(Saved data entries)
BEGIN
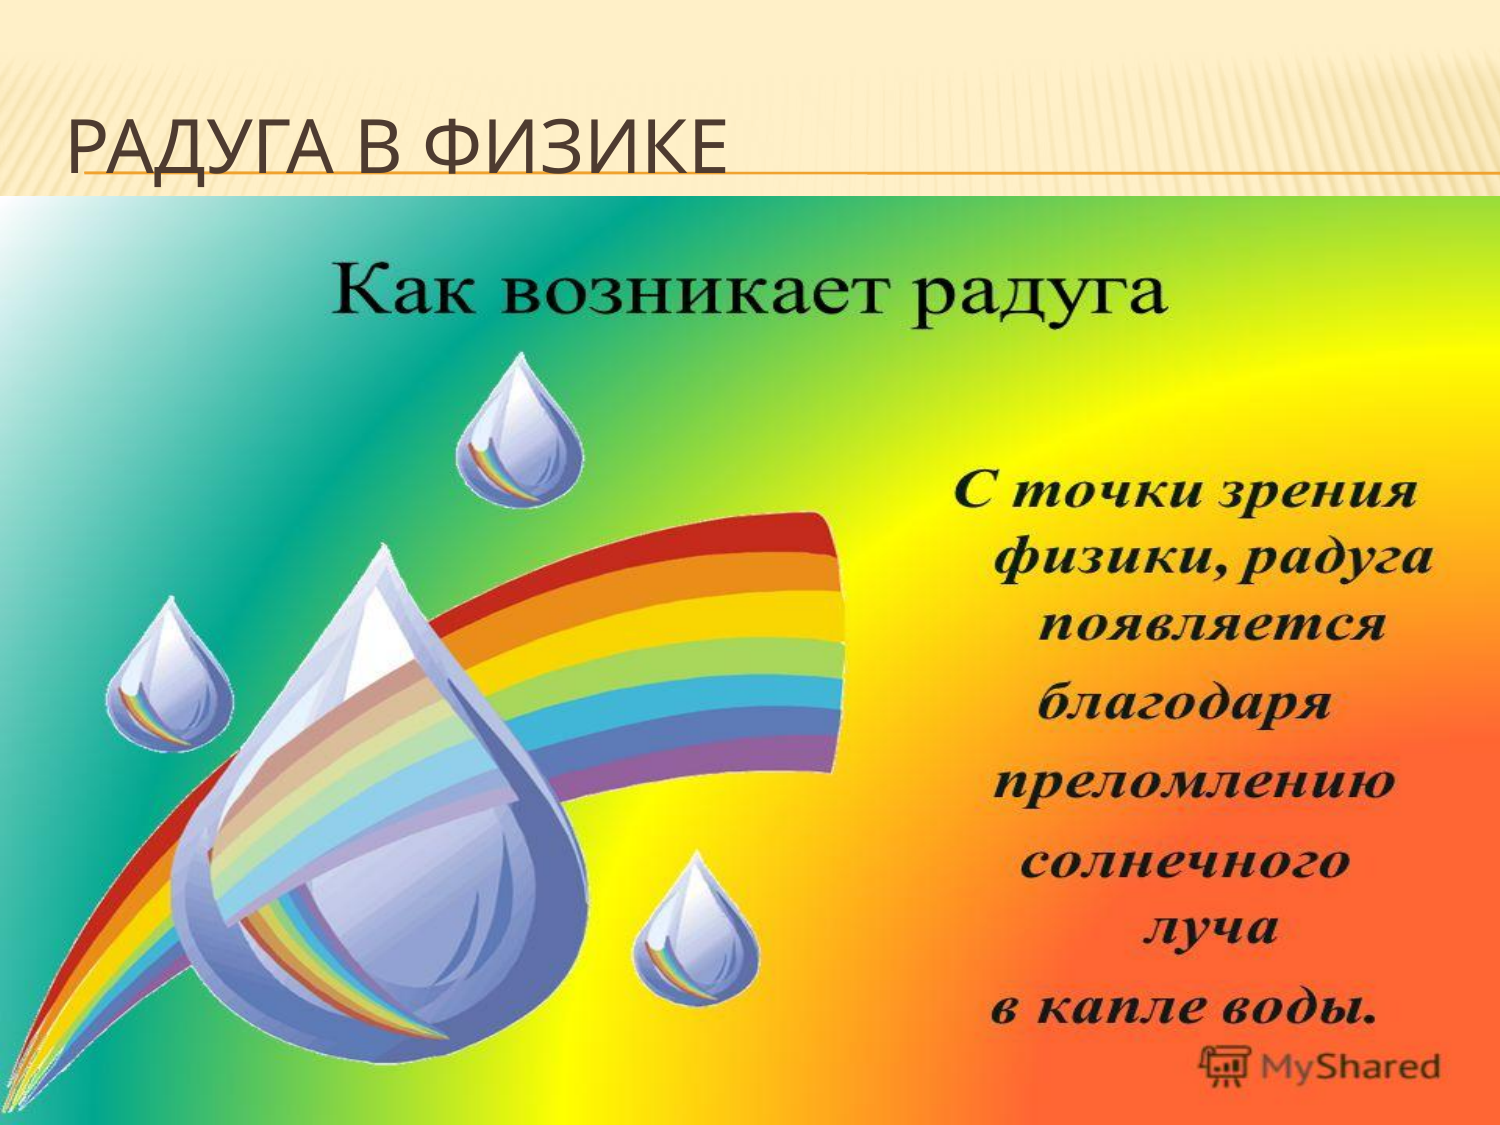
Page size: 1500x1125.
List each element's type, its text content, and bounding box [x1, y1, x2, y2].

picture [0, 195, 1500, 1125]
title Радуга в физике [50, 75, 1475, 194]
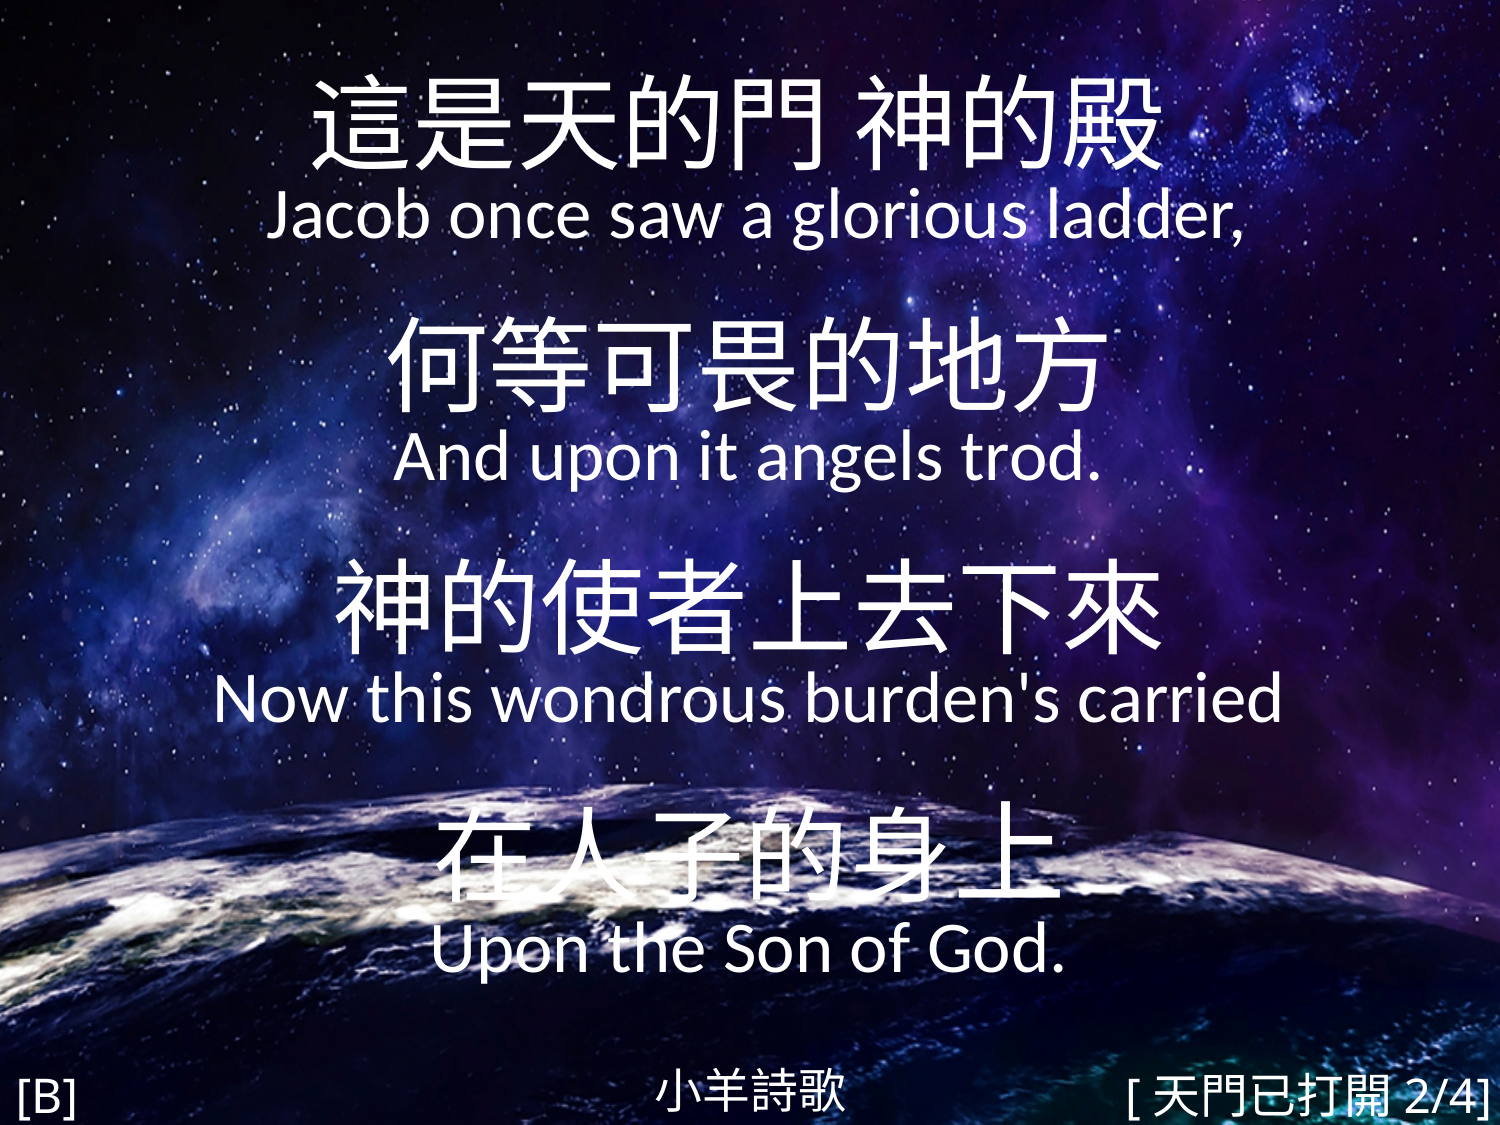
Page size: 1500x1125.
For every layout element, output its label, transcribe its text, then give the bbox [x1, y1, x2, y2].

title [0, 706, 1494, 710]
text_box [天門已打開2/4] [868, 1058, 1500, 1125]
text_box [B] [0, 1058, 271, 1125]
picture [0, 706, 1500, 1053]
subtitle 小羊詩歌 [0, 1053, 1500, 1125]
text_box 這是天的門 神的殿 Jacob once saw a glorious ladder, 何等可畏的地方 And upon it angels trod. 神的使者上去下來 Now this wondrous burden's carried 在人子的身上 Upon the Son of God. [0, 0, 1500, 706]
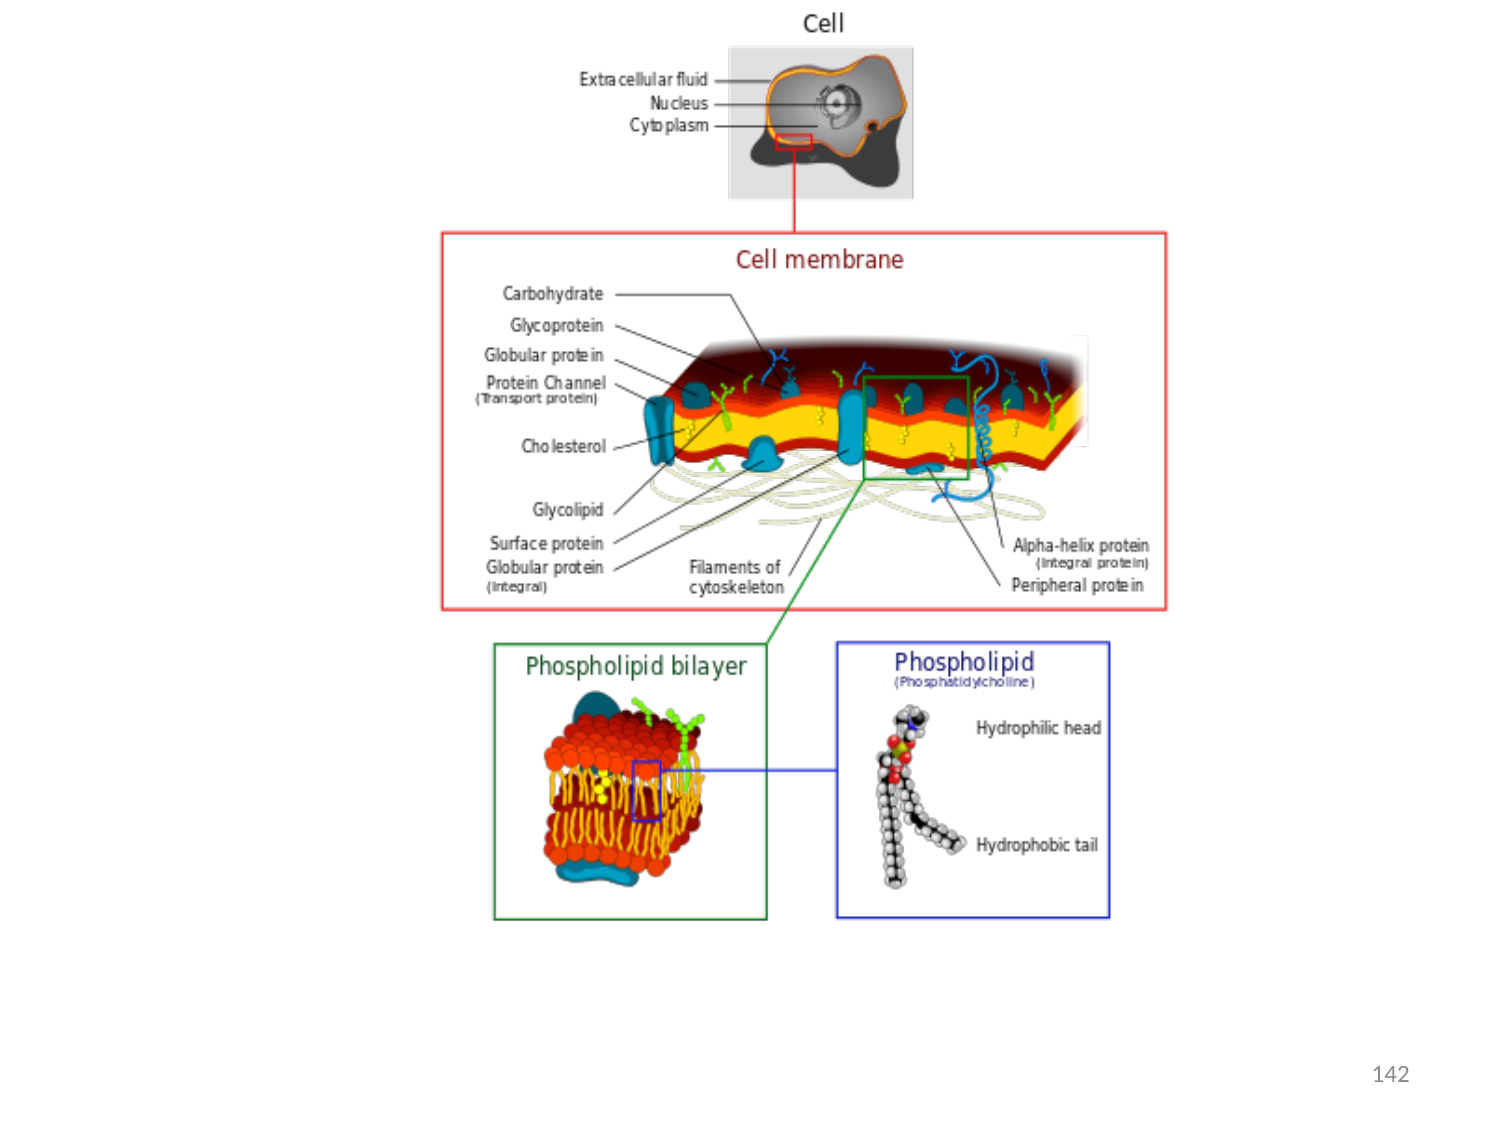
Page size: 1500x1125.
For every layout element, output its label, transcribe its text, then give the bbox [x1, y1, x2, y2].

slide_number 142 [1074, 1042, 1425, 1103]
picture [430, 0, 1176, 930]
END
__Activity__
Return the entries above exactly as they appear. Pictures should not be copied.

__Exercise response__
Page size: 1500x1125.
List each element's type, its text content, and bounding box [x1, y1, x2, y2].

picture [0, 195, 1500, 1125]
title Радуга в физике [50, 75, 1475, 194]
Page size: 1500x1125.
For every layout element, output its label, transcribe its text, then give the bbox [x1, y1, x2, y2].

title [0, 706, 1494, 710]
text_box [天門已打開2/4] [868, 1058, 1500, 1125]
text_box [B] [0, 1058, 271, 1125]
picture [0, 706, 1500, 1053]
subtitle 小羊詩歌 [0, 1053, 1500, 1125]
text_box 這是天的門 神的殿 Jacob once saw a glorious ladder, 何等可畏的地方 And upon it angels trod. 神的使者上去下來 Now this wondrous burden's carried 在人子的身上 Upon the Son of God. [0, 0, 1500, 706]
Page size: 1500x1125.
For every layout element, output its label, transcribe its text, then give the bbox [x1, y1, x2, y2].

slide_number 142 [1074, 1042, 1425, 1103]
picture [430, 0, 1176, 930]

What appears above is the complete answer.